PASSAGE PROVIDED:
** START **

# Pre 2015 Gaggia Classic vs 2018 Gaggia Classic



## fatwhite (Nov 25, 2018)

I've no experience with coffee machines, but from what I've read on the forums, the Gaggia Classic pre 2015 sounds like a good starter model.

I noticed the 2018 version is about to be launched and wondered if it's worth waiting for it instead?

I like the fact that the pre-2015 is quite customisable, wand, PID, OPV, etc. Does anyone know if the 2018 would have this flexibility?


----------



## dev (Jul 28, 2017)

It's basically the same machine with 2 differences: the 2019 model has a better steam wand while the pre 2015 has the brass OPV. OTOH the OPV on the 2019 comes factory calibrated at 9 bar.

Both models need a PID to get the most out of them.


----------



## L&R (Mar 8, 2018)

OPV is better option, you can always upgrade the steam wand.

BR


----------



## dev (Jul 28, 2017)

You mean brass OPV.

While I agree, some folks like everything new and a plastic OPV set at 9bar isn't that much of a bother. Plus the new machine looks better and seems to be better put together.


----------



## L&R (Mar 8, 2018)

Yes the big brass OPV, never had problem with Gaggia's OPV, easy to adjust and quite.


----------



## Lati (Dec 1, 2018)

I guess the new version turns itself off before the heat of the machine has even stabilized due to EU regulations? Or has this been an issue in 2015 and later models? Mine is made 2014 and it stays on indefinitely....


----------



## L&R (Mar 8, 2018)

Yes, the new classic has auto shut off(not a big deal to fix this).


----------



## Lati (Dec 1, 2018)

Okay







come to think of it I should probably see if there's an easy way to fix this in my C3 percolator. It shuts itself off instantly after the coffee is done. I understand that it's important to save the planet, but on the other hand I really enjoy my coffee hot...


----------



## fatwhite (Nov 25, 2018)

Thanks for the replies. I ended up going for the tried and tested classic classic that was available on here: https://coffeeforums.co.uk/showthread.php?47453-gaggia-classic-machine

Looking forward to getting started.


----------



## fatwhite (Nov 25, 2018)

Lati said:


> Okay
> 
> 
> 
> ...


This made me laugh! Coffee or a planet? Coffee haha


----------



## sdmc303 (Oct 1, 2019)

Hi guys!

** END **

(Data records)
** START **

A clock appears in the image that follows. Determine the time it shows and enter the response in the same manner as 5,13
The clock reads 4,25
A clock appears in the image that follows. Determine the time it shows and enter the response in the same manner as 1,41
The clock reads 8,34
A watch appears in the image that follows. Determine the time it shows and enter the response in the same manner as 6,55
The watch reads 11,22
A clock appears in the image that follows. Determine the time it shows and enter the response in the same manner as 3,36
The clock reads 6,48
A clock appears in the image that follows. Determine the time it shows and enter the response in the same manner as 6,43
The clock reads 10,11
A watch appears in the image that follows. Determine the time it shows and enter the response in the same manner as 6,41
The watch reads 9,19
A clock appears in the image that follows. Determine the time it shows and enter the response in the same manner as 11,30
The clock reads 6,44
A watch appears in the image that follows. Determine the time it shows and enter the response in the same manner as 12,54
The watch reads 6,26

** END **
** START **

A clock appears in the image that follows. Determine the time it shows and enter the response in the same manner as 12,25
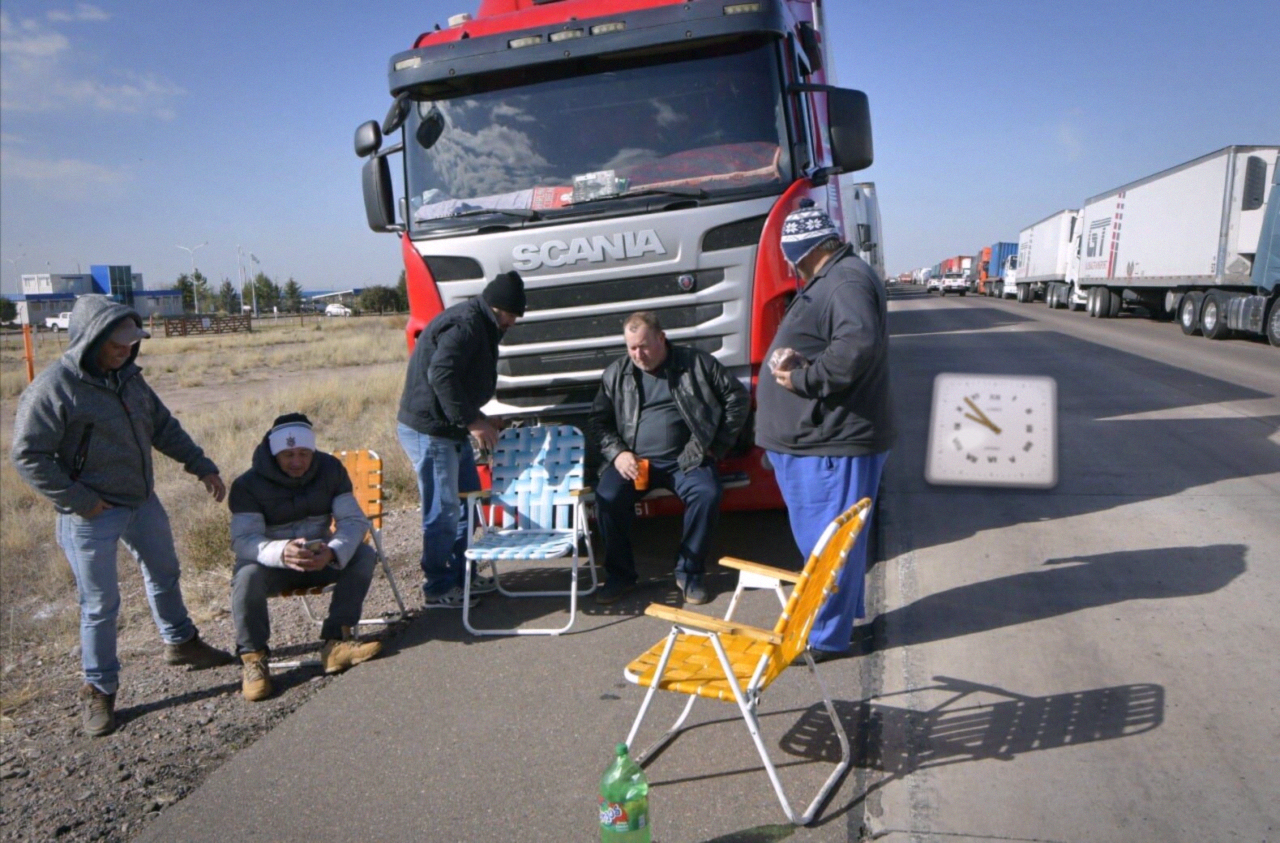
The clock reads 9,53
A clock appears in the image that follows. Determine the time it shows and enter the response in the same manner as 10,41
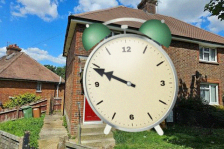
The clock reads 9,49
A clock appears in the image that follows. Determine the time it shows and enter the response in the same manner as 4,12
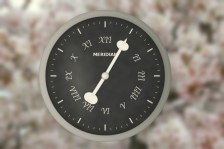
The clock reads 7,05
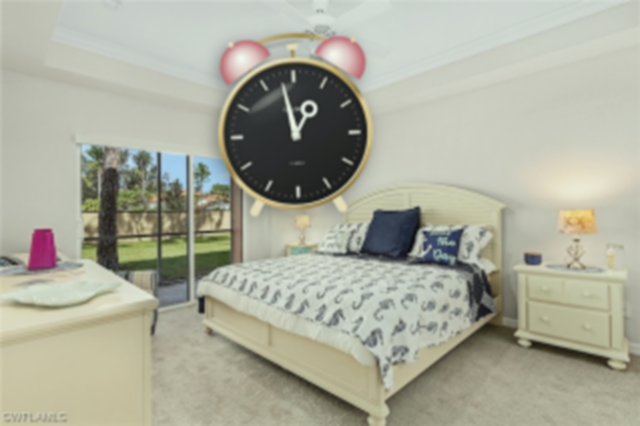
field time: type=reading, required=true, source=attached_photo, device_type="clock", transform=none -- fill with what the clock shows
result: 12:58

** END **
** START **

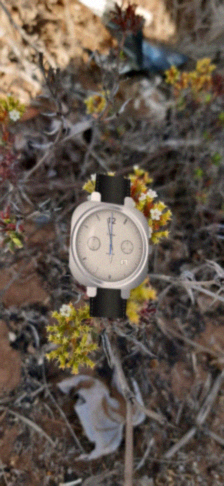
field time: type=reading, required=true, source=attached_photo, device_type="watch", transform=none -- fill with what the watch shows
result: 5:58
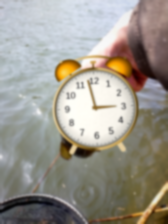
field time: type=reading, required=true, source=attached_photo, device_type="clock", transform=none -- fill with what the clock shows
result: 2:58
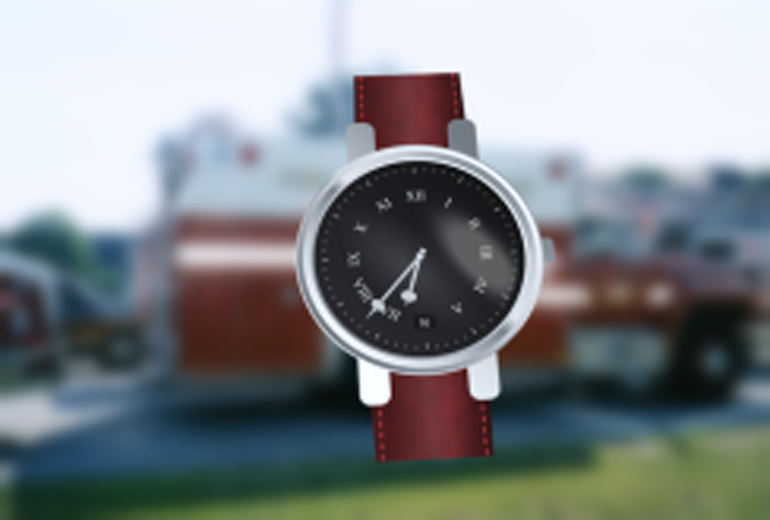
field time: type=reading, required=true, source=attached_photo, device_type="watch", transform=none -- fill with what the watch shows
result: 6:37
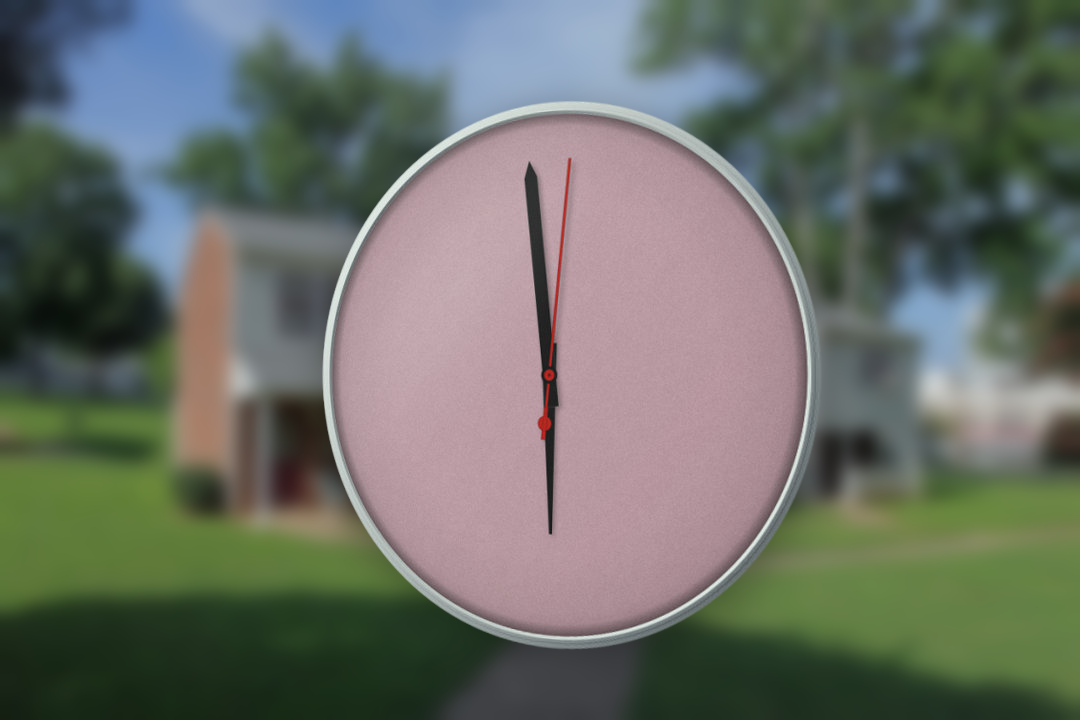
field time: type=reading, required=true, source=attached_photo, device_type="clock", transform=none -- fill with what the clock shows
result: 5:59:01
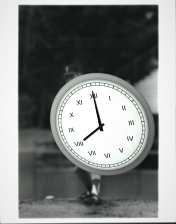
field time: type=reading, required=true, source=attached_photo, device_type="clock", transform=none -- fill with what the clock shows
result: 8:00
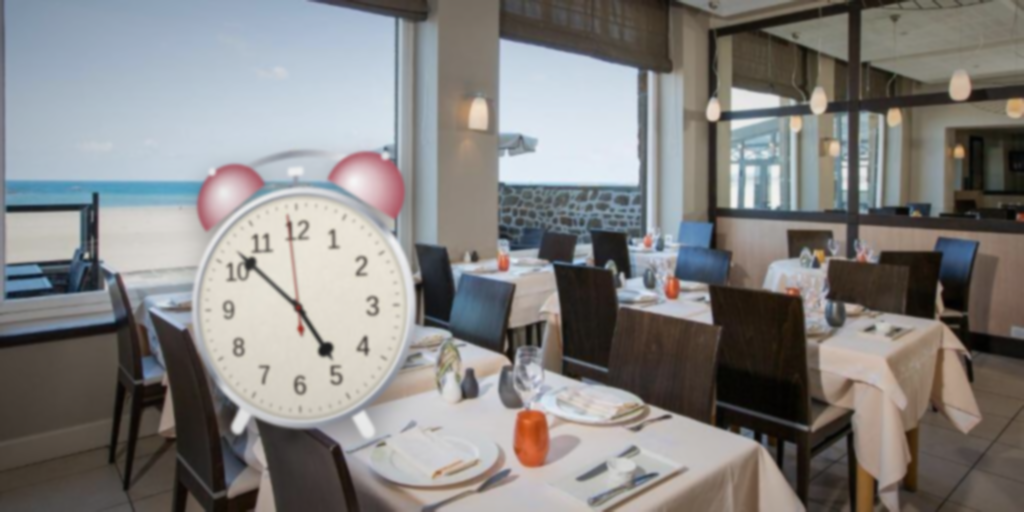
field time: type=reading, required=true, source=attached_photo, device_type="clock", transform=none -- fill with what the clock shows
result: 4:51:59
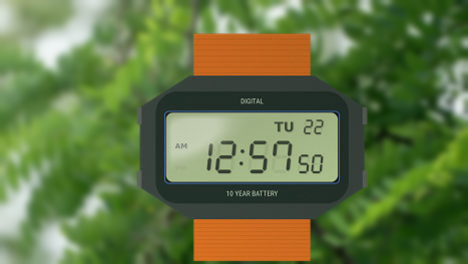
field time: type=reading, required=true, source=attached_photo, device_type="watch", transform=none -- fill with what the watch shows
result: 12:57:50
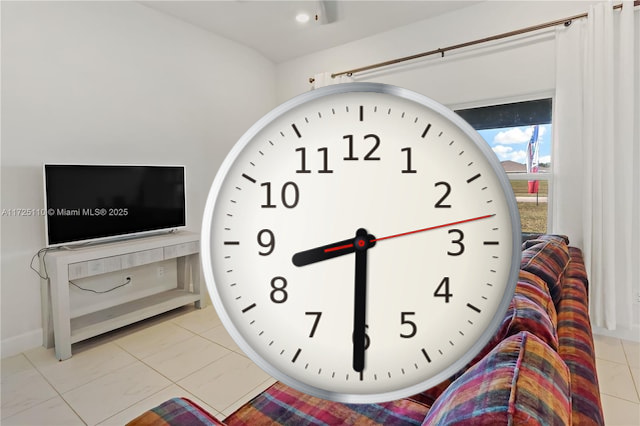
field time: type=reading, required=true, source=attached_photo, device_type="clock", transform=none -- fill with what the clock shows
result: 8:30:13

** END **

YOUR TASK:
In the forum thread comparing Gaggia Classic models, what does Lati say the C3 percolator does once the coffee is done? These records are separate material and are not part of the forum thread.

WRITTEN REPLY:
It shuts itself off instantly.